1-Öncelikle taşınmaza kamulaştırmasız fiilen el atma bulunup bulunmadığına bakılmalıdır. Bir taşınmazda kamulaştırmasız el atma olgusunun varlığının kabul edilmesi için usulüne uygun kamulaştırma işlemi yapılmadan, kamulaştırma yetkisine sahip kamu idaresi tarafından bir kamu hizmeti sunulması amacıyla taşınmaza kalıcı ve sürekli olarak fiilen el atılması gerekir.
Dosyadaki kanıt ve belgelerin incelenmesinde;
15.02.2010 tarihli fen bilirkişisi raporunda dava konusu 143 ada 15 parsel numaralı taşınmazın imar durumuna göre krokisinde A ile gösterilen 158,14 m² lik kısmının 2 katlı konut alanında, B ile gösterilen 275,15 m² lik kısmının imar yolunda ve C ile gösterilen 74.254,71 m² lik kısmının ise rekreasyon alanı, ağaçlandırılacak
alan ve açık hava tiyatrosu alanında kaldığı, imar planında yer almasına rağmen antik tiyatro inşaatının, taşınmaz üzerinde yapılmadığı, başka parselde yapılan tiyatro inşaatı çalışması nedeniyle yine krokisinde gösterilen taşınmazın 683,96 m² lik kısmında hafriyat yapmak, 1425,17 m² lik kısmında ise toprak yol açmak suretiyle müdahalede bulunulduğu,
28.06.2010 tarihli fen bilirkişi raporunda ise; davalının el atılan taşınmazdan geri çekildiği ve eski hale getirildiği beyanları üzerine yeniden ölçüm yaptığı, bunun sonucunda 1338,92 m² lik kısımda toprak yol olarak kullanılan kısımda iş makineleri ile düzeltme yapılarak taşınmazın doğal yapısının bozulduğu, 281,30 m² lik kısımda kanal açma çalışması yapıldığı, zeminde fiilen bulunmayan antik tiyatro binasının 44,47 m² lik kısmının dava konusu taşınmaza tecavüzlü konumda olduğu belirtilmiştir.
Buna göre komşu parselde yapılan antik tiyatro çalışması sırasında çalıştırılan iş makinelerinin dava konusu taşınmaza girip çıktıkları, bir kısım hafriyat çalışması yapıldığı, daha sonra bu kısımların düzeltildiği, davalı idarenin taşınmaza kalıcı bir el atmasının bulunmadığı anlaşılmıştır.

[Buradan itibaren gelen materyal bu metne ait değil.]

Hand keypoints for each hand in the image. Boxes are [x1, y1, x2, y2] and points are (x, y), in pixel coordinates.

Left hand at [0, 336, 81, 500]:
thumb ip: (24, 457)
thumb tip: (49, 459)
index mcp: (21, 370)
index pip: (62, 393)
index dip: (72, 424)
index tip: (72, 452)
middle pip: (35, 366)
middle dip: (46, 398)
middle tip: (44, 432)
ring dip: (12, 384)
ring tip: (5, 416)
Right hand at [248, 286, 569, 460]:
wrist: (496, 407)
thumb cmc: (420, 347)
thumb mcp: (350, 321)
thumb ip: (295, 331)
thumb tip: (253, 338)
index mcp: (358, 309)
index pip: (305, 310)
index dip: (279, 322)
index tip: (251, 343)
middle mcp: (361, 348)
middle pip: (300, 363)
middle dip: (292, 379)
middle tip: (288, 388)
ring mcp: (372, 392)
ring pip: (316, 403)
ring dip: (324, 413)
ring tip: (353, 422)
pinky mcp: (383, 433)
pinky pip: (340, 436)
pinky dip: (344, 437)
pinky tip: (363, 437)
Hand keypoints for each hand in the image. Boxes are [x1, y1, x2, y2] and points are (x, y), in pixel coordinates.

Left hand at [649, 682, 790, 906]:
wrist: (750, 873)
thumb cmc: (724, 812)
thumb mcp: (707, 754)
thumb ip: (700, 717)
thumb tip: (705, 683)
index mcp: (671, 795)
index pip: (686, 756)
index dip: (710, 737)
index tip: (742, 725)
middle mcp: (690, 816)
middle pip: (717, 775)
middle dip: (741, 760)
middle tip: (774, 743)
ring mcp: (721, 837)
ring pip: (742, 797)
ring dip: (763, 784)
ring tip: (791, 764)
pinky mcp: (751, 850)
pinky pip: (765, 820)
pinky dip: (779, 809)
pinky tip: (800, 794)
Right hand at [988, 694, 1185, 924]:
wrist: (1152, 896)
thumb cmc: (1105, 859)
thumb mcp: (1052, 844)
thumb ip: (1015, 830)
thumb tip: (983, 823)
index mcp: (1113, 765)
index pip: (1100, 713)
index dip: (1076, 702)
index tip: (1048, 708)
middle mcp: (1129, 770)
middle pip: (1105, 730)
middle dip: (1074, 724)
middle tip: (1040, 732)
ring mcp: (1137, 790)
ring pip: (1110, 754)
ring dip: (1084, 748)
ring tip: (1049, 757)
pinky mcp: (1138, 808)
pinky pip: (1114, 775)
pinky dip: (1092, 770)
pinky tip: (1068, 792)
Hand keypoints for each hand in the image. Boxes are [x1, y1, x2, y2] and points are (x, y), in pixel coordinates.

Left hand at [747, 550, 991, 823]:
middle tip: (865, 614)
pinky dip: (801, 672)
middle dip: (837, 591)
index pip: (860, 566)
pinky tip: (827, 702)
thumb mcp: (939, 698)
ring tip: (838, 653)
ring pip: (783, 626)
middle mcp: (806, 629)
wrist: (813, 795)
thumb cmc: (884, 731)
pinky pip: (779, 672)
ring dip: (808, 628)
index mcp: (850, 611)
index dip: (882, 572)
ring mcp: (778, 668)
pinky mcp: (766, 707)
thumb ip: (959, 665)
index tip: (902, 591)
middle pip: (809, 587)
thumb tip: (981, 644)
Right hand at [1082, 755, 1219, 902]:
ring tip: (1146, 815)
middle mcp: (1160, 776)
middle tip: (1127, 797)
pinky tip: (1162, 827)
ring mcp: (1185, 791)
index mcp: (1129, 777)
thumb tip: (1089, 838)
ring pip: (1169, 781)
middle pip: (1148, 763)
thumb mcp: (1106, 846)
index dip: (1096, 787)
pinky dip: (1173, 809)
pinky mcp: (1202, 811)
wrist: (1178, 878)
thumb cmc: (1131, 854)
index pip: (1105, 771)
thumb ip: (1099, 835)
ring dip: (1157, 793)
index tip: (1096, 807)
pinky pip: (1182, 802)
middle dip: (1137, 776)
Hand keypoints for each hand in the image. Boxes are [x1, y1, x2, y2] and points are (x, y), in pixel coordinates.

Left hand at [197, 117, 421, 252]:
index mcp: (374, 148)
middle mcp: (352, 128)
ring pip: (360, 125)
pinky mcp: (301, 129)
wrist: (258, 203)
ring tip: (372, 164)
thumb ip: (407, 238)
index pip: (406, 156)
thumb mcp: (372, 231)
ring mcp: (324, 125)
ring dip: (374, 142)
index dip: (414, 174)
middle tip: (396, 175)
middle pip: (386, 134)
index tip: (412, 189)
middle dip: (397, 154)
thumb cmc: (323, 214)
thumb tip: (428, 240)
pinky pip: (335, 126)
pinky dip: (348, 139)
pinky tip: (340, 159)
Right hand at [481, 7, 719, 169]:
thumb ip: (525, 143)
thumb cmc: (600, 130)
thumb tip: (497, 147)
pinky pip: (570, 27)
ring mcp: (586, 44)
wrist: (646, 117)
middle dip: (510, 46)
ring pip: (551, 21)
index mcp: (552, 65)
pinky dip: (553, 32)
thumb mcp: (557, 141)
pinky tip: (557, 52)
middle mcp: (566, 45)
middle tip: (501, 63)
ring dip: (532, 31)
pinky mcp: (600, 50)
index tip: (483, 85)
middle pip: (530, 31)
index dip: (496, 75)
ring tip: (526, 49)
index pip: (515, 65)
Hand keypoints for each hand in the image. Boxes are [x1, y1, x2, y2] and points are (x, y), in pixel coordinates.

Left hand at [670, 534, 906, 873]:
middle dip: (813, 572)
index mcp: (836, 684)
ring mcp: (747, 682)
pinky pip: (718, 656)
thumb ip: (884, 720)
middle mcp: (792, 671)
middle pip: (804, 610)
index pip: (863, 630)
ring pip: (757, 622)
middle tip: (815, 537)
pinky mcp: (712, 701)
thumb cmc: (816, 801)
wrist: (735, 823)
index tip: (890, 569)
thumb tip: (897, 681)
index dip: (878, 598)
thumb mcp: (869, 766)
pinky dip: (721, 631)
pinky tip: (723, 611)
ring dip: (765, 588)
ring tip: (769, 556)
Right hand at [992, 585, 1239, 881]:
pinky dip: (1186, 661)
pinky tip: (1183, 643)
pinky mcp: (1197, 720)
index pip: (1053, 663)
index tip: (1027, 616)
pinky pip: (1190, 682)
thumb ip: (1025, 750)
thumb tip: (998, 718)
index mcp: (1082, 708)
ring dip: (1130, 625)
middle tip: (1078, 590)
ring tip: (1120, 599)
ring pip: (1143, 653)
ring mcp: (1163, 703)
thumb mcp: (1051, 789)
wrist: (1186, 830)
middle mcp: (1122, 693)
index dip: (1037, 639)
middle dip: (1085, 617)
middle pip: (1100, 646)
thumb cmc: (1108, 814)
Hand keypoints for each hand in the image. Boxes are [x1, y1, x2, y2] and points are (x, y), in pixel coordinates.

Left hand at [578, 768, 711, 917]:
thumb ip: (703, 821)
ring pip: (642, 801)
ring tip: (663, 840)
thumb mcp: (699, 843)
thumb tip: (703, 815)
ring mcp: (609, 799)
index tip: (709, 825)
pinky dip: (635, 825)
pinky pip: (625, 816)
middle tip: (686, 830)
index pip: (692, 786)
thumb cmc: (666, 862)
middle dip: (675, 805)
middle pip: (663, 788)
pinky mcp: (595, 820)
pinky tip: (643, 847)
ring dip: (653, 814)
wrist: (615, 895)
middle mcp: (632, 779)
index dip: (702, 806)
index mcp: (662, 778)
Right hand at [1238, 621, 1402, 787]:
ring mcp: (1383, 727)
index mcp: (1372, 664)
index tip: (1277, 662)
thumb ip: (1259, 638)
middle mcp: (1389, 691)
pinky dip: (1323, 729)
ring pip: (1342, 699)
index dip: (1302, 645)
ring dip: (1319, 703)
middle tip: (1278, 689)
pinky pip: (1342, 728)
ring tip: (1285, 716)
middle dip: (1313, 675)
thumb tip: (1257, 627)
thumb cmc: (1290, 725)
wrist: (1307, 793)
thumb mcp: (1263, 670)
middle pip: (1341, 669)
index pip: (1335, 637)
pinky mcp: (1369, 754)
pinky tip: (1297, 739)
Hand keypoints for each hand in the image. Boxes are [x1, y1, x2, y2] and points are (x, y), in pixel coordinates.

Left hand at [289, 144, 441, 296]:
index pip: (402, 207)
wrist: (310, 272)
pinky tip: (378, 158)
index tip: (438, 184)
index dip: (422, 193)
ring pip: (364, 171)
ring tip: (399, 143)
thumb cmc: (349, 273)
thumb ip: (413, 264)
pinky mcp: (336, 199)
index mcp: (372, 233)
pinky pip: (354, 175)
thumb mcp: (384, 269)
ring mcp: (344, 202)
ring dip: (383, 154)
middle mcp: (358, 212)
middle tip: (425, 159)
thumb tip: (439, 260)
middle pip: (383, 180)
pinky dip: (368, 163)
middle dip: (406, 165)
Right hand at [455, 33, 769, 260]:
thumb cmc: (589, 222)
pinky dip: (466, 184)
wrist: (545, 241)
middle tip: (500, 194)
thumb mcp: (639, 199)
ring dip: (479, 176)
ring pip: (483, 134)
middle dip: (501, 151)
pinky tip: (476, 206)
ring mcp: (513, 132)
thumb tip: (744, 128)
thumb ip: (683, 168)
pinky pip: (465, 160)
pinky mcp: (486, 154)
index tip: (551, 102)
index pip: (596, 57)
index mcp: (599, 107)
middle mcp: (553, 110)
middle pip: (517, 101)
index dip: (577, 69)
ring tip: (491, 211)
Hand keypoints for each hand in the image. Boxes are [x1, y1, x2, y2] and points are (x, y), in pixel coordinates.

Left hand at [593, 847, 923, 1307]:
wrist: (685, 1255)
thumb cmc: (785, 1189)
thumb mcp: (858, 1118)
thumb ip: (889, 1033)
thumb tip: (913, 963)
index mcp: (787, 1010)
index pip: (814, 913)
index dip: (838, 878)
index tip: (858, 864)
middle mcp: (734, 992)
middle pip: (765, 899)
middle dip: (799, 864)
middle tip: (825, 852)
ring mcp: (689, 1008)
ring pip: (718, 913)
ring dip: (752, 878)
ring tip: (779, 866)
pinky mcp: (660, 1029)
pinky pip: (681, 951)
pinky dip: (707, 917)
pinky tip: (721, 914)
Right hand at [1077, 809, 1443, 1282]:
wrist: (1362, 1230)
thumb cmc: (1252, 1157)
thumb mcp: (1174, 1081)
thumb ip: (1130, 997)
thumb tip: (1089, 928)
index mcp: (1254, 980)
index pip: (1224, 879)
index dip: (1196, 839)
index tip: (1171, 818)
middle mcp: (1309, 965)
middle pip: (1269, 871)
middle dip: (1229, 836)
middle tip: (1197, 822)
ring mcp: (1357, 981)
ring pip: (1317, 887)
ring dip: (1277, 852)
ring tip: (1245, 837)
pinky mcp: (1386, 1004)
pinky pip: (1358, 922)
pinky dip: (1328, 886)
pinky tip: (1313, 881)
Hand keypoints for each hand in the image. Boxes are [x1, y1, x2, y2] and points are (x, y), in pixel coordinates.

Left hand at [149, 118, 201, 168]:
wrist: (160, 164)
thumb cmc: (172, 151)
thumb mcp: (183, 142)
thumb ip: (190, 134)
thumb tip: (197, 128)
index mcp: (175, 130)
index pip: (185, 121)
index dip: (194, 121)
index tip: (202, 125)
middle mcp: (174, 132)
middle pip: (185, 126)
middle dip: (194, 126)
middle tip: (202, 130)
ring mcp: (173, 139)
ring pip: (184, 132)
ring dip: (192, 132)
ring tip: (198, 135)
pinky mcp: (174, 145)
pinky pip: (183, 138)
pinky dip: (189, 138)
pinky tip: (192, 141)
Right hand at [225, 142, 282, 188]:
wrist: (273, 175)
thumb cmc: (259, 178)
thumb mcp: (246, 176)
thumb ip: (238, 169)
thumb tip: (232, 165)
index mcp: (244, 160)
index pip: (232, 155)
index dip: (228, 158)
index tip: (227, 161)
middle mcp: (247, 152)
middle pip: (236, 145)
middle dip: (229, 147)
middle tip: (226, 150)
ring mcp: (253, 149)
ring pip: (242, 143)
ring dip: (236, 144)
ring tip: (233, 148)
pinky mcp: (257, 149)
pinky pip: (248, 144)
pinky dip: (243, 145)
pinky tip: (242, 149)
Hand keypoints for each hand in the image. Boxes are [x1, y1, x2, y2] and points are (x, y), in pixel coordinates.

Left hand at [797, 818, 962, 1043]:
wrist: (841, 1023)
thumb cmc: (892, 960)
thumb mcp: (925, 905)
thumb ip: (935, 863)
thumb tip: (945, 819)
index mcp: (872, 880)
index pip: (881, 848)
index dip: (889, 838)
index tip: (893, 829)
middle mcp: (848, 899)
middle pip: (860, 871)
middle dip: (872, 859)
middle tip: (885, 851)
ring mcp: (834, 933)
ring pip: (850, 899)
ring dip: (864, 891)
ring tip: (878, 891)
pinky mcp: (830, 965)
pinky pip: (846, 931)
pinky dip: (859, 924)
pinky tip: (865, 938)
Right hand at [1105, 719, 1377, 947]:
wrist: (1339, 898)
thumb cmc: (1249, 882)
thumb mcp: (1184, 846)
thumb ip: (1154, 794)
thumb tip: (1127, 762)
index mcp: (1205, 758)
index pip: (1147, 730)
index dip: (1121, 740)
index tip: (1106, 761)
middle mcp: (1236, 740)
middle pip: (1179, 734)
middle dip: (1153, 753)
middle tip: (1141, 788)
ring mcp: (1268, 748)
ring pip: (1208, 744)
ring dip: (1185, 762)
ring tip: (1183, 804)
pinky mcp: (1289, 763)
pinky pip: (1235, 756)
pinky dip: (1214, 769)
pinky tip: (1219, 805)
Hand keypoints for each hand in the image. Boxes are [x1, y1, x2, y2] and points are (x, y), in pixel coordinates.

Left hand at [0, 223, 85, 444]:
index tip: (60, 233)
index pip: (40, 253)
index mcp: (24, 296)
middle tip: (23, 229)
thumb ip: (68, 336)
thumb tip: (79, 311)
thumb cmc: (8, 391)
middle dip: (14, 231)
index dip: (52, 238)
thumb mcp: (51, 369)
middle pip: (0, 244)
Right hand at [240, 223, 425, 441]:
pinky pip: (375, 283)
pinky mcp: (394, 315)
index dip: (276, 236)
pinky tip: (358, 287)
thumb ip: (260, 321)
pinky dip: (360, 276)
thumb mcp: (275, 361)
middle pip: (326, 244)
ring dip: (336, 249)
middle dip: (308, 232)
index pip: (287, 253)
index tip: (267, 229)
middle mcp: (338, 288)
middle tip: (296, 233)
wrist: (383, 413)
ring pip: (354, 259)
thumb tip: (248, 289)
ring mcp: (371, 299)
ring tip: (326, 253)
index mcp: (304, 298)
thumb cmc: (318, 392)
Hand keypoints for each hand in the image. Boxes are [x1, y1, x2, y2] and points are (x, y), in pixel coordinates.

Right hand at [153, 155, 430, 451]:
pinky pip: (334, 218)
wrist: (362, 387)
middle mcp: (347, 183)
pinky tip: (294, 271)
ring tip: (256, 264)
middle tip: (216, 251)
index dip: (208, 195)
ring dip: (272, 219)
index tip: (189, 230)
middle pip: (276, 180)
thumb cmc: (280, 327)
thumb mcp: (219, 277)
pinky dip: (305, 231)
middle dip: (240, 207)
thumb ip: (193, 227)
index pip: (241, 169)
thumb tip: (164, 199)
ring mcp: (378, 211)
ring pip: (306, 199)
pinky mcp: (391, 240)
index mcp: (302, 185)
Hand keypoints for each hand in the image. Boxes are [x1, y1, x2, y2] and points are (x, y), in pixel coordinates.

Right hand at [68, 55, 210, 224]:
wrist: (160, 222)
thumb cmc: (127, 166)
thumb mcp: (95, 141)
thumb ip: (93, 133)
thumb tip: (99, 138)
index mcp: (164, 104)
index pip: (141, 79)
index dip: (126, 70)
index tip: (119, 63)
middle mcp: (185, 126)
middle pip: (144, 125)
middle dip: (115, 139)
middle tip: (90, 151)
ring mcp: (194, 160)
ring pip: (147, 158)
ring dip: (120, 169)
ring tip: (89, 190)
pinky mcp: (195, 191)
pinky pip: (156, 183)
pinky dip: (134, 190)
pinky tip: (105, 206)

Bilirkişi raporunda iş makinelerinin çalışması sonucu taşınmazın bir kısmında arazinin doğal dokusunun bozulduğu belirtilmiş ise de, bu durum taşınmazın arsa niteliğinde kullanılmasına bir engel oluşturmamaktadır. Bu nedenlerle taşınmazda fiilen el atma olgusu gerçekleşmemiştir. Ayrıca fen bilirkişi raporunda geçen “zeminde fiilen bulunmayan antik tiyatro binasının 44,47 m² lik kısmının dava konusu taşınmaza tecavüzlü konumda olduğu” ibaresinden taşınmaza fiilen el atılıp atılmadığı, taşınmaz sınırları içinde fiilen antik tiyatro binası inşaatının bulunup bulunmadığı hususu net olarak anlaşılamamaktadır. Davacı tarafça bu hususta kalıcı el atma olduğu iddia edilirse yeniden inceleme yapılarak fiili el atma durumu kesin olarak tespit edilmelidir.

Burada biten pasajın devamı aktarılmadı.